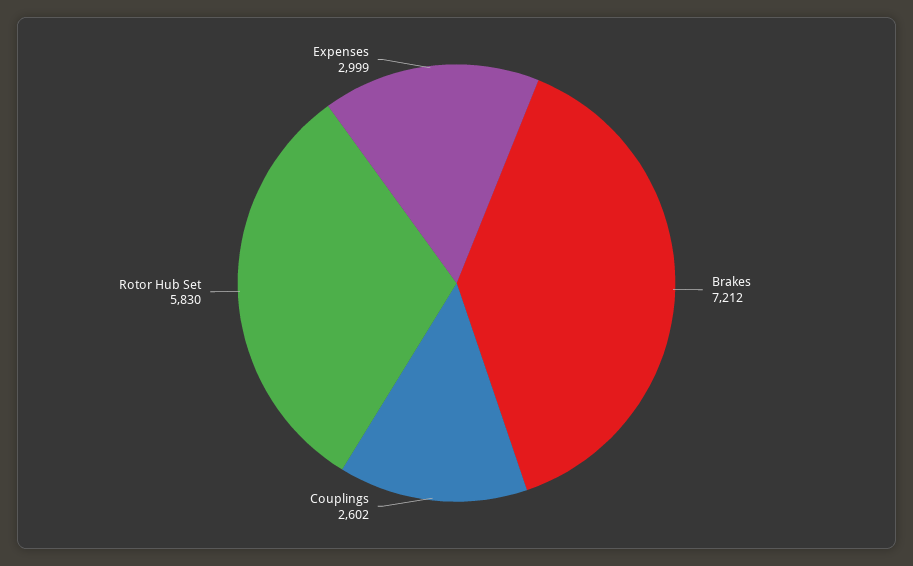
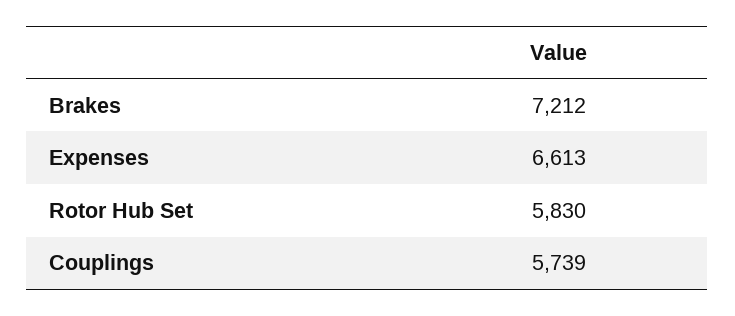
Couplings: 2602 -> 5739
Expenses: 2999 -> 6613

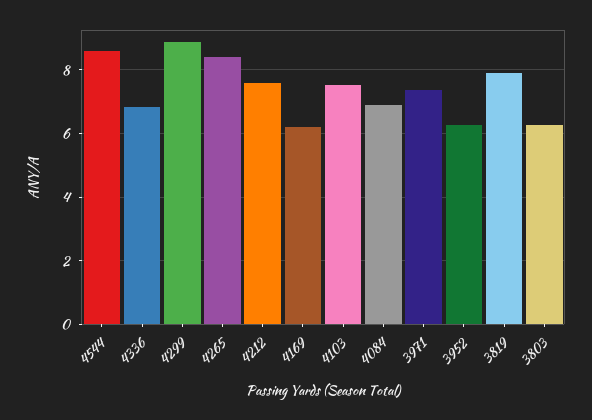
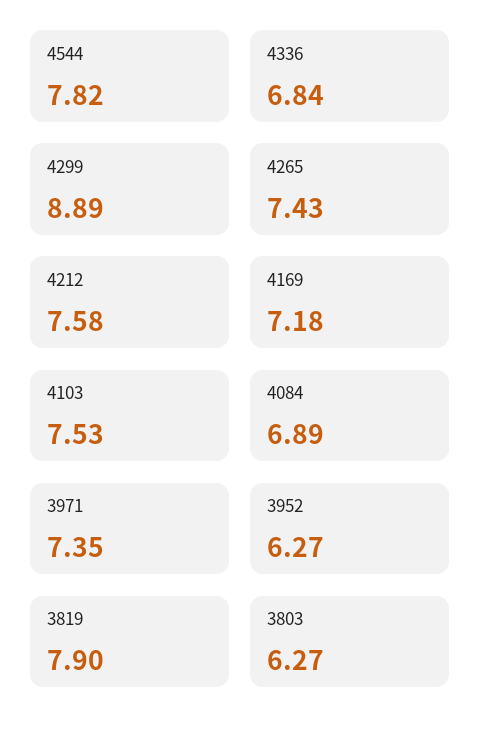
4544: 8.6 -> 7.82
4265: 8.4 -> 7.43
4169: 6.2 -> 7.18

WORK TASK » Your answer should hold only the lines from the one with "Expenses: 2999 -> 6613" through the final line of the listing above, transcribed exactly and without pictures.

COMPLETED TASK »
Expenses: 2999 -> 6613

4544: 8.6 -> 7.82
4265: 8.4 -> 7.43
4169: 6.2 -> 7.18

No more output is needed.